Ballyhillion, Malin Head, County Donegal, Wednesday and Thursday mornings, 19 & 20 July:

Tuesday we went to Giants' Causeway, a place noted for its polygonal columnar basalt (like that of Staffa in the Hebrides), on the coast of County Antrim. It is a much ballyhooed and successful tourist attraction (though here again the visitors' center had been burned); but it seemed a little silly to have driven so far into Northern Ireland for scenery when we had finer right within walking distance.  Nor am I much impressed by the alleged mythic significance of the place, which I suspect of being cooked up or warmed over for purposes of tourism.  The story turns Finn mac Cumhail (here "Finn McCool") into a fairy-tale giant.  The twelfth-century Tales of the Elders of Ireland (Acallam na Senórach) admittedly notes that when the last survivors of the fían met with St. Patrick and his men, "the tallest of the clerics came only to the waist or shoulder-tops of these great men, who were already sitting down" (trans. Ann Dooley and Harry Roe, Oxford U.P., 1999, p. 5; compare the account of Sigurd's stature in the Volsungasaga).  Still, making Finn a fairy-tale giant strikes me as infantilizing Irish myth, possibly as part of the standard rationale for subjugating any group: "They're just like children."

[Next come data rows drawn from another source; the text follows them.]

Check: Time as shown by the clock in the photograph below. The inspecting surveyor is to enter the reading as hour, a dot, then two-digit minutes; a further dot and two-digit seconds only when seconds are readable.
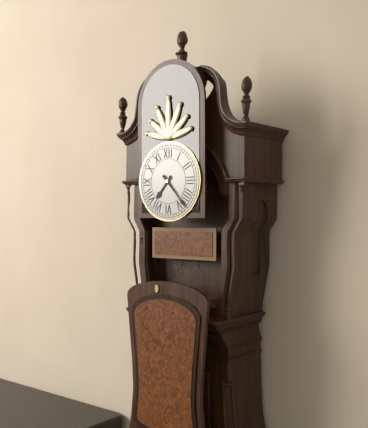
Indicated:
7.23
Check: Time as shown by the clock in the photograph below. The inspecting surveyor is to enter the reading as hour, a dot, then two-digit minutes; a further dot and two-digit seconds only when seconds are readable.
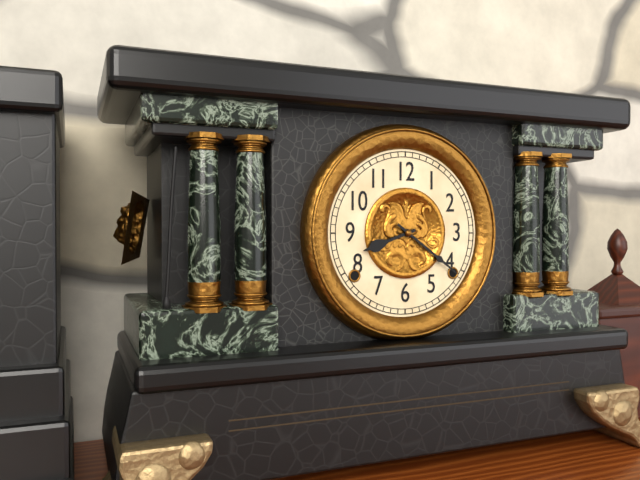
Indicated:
8.21
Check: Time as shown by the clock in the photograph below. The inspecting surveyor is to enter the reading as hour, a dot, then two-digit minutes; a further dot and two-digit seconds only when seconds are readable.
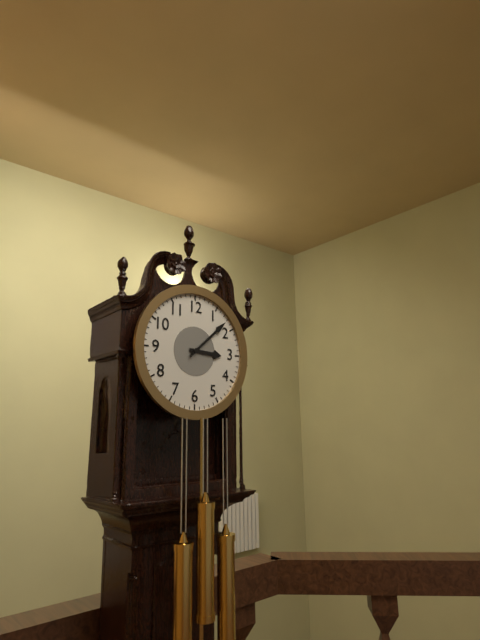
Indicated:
3.08
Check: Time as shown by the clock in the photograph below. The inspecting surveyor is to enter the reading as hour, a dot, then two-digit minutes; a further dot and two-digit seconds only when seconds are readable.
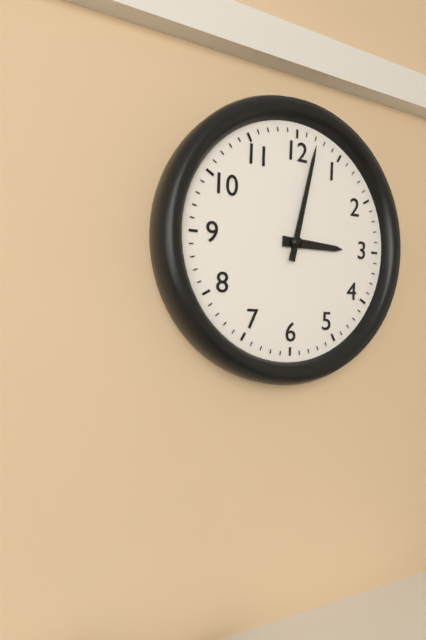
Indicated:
3.02
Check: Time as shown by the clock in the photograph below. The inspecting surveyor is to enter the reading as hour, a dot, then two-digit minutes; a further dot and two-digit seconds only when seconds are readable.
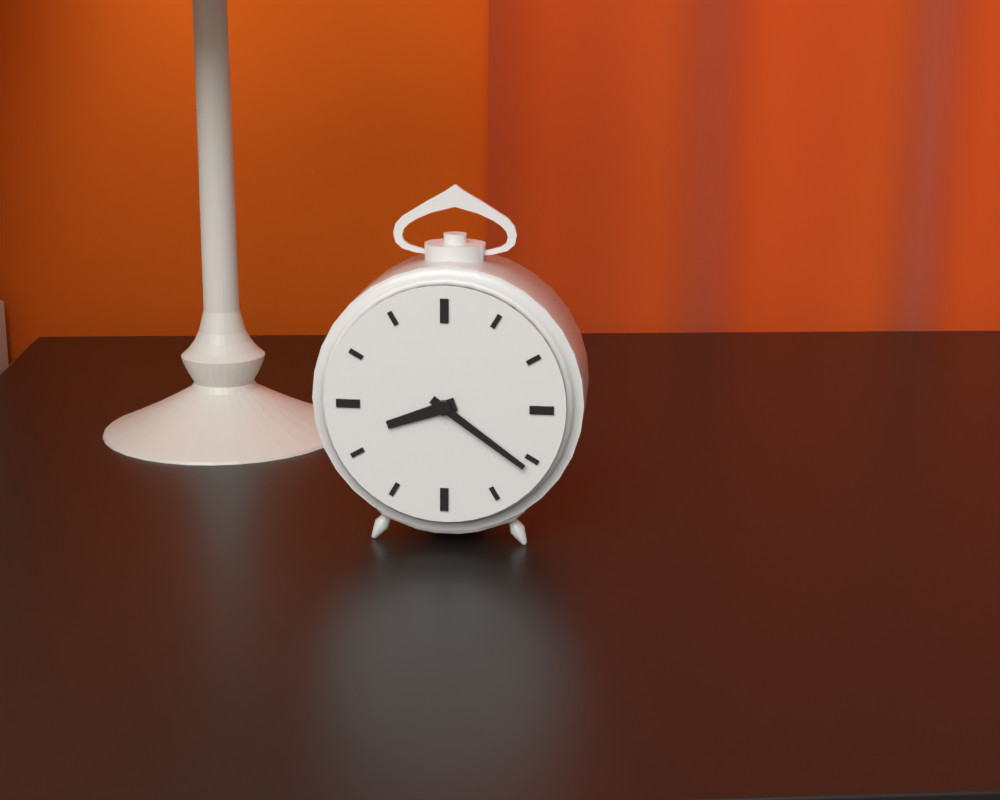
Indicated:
8.21
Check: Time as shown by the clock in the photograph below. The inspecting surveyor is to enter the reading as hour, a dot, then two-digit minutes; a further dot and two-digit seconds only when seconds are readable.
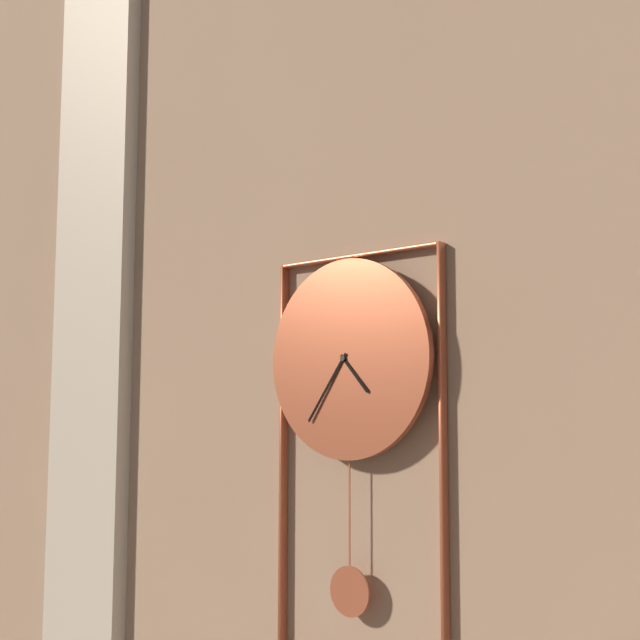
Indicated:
4.36
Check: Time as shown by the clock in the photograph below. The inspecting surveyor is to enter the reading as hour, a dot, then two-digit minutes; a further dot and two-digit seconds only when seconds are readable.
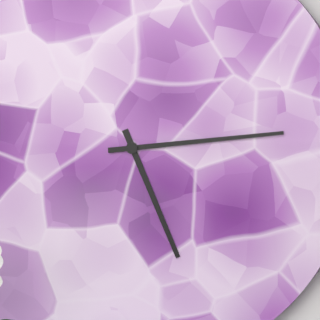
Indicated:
5.14
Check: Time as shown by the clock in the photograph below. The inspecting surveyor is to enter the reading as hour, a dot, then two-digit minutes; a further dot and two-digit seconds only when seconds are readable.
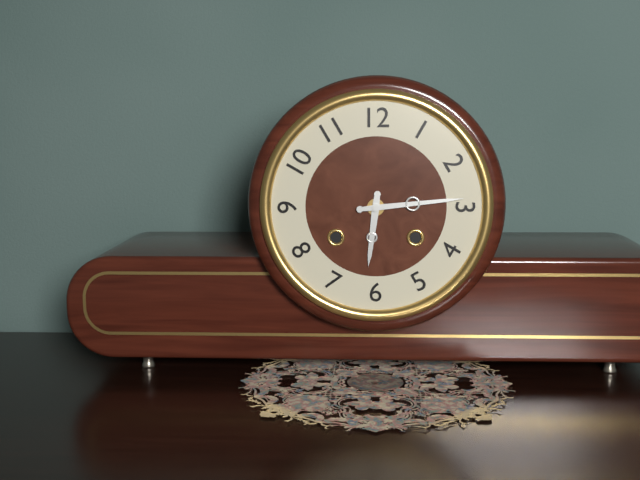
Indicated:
6.14
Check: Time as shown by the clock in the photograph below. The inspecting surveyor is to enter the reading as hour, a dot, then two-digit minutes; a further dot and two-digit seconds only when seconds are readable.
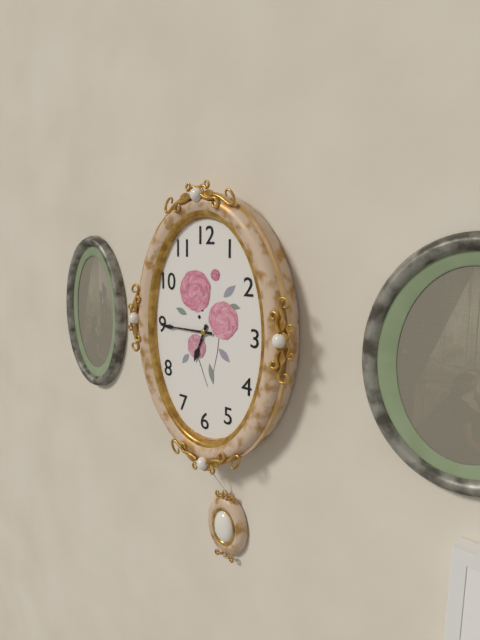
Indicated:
6.45
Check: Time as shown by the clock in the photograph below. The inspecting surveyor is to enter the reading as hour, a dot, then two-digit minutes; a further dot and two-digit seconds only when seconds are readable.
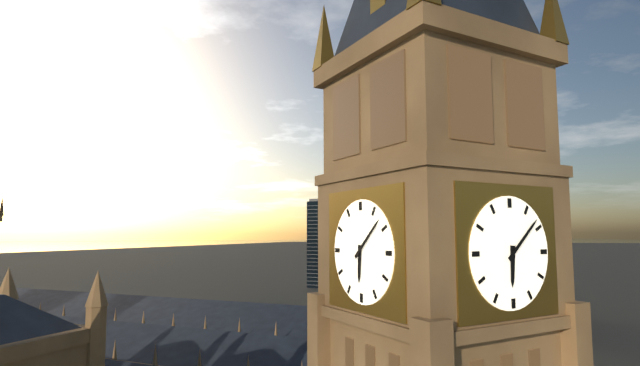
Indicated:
6.08
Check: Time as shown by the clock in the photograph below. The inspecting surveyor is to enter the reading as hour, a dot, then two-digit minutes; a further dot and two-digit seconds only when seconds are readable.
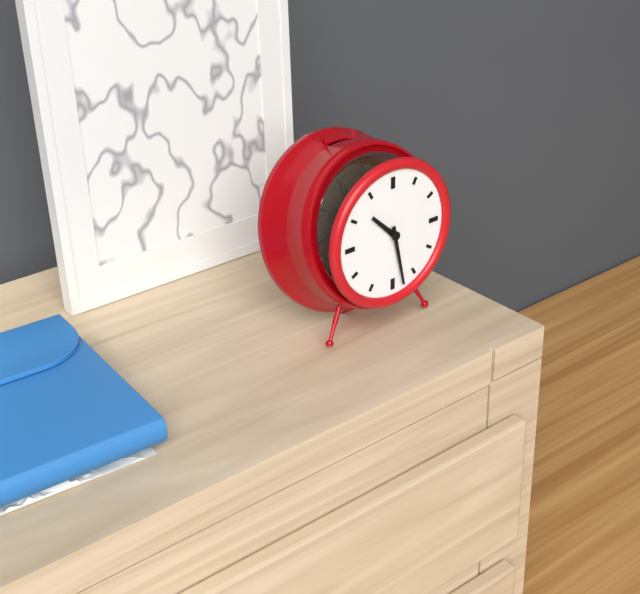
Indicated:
10.28
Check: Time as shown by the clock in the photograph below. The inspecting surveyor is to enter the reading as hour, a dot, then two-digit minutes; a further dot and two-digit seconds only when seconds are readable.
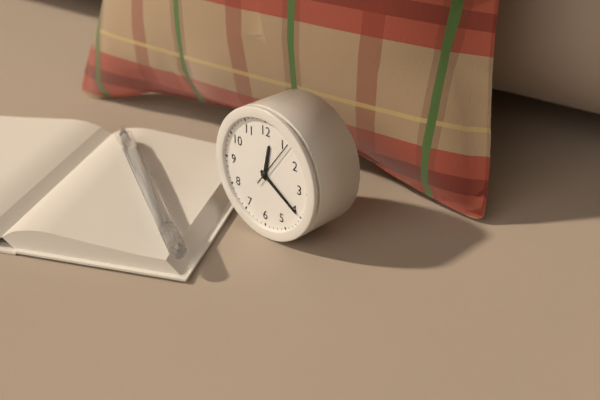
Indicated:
12.20
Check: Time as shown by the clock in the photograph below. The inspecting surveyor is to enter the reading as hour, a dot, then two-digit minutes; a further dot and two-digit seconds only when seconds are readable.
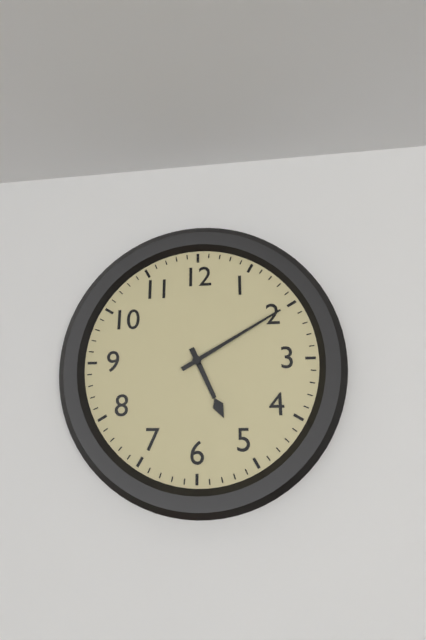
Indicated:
5.10
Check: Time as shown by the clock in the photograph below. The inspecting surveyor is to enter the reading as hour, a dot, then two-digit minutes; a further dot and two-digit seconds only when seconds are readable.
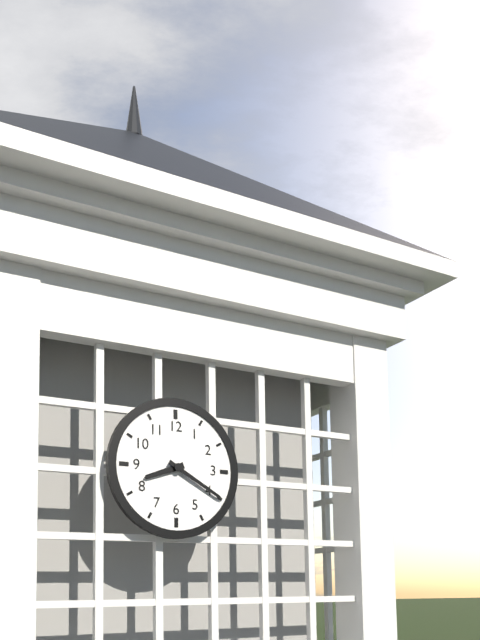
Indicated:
8.20
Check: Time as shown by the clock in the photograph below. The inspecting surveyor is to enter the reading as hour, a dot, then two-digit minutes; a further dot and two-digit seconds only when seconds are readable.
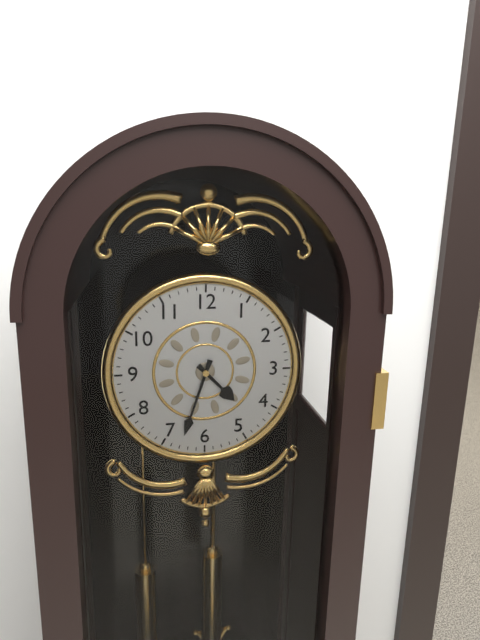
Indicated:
4.33
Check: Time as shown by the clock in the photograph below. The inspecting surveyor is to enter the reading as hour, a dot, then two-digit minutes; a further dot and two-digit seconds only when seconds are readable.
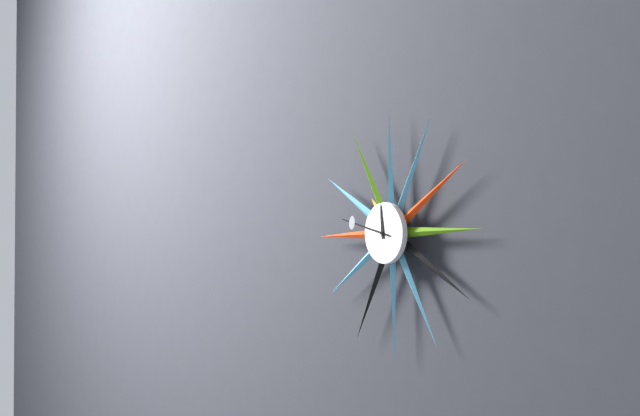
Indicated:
11.47
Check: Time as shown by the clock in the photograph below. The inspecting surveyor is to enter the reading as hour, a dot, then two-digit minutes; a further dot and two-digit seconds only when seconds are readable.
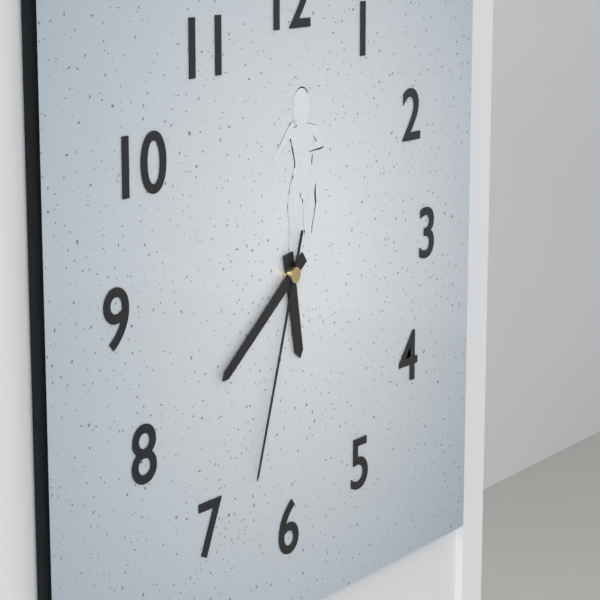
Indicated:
5.39.33
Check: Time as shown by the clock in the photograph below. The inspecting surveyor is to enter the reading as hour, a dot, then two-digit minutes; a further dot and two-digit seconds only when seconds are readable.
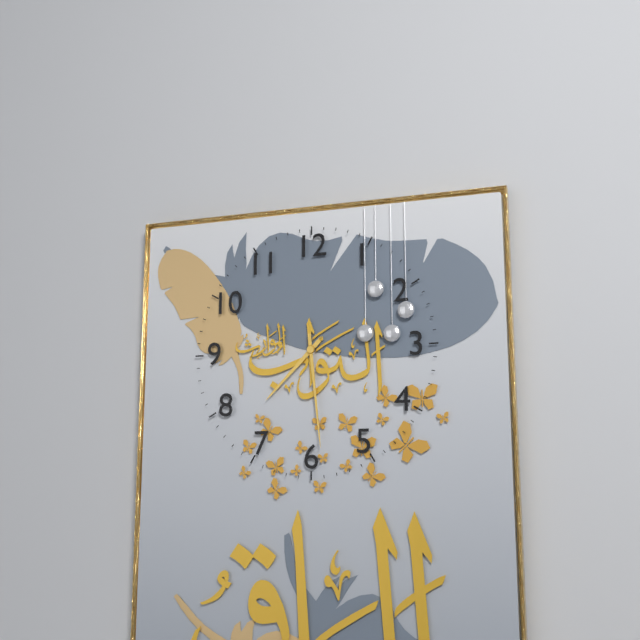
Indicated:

Speaking of children, though, our three enjoyed climbing around on the columns as you can see.  I could have wished that Trevor had more deeply pondered the significance of the ambulances that had overtaken us as we were driving to this point.  The scene to which they had been called was not twenty yards from where he is standing in the photo.

Wednesday afternoon I dropped Stas and the children off at Five Fingers Strand while I went on to Carndonagh to try (in vain, as in Derry Monday) to upload the northern installments of this journal.  The children's afternoon, playing on the dunes, appears to have been more successful than mine; but I'll try again today (Thursday).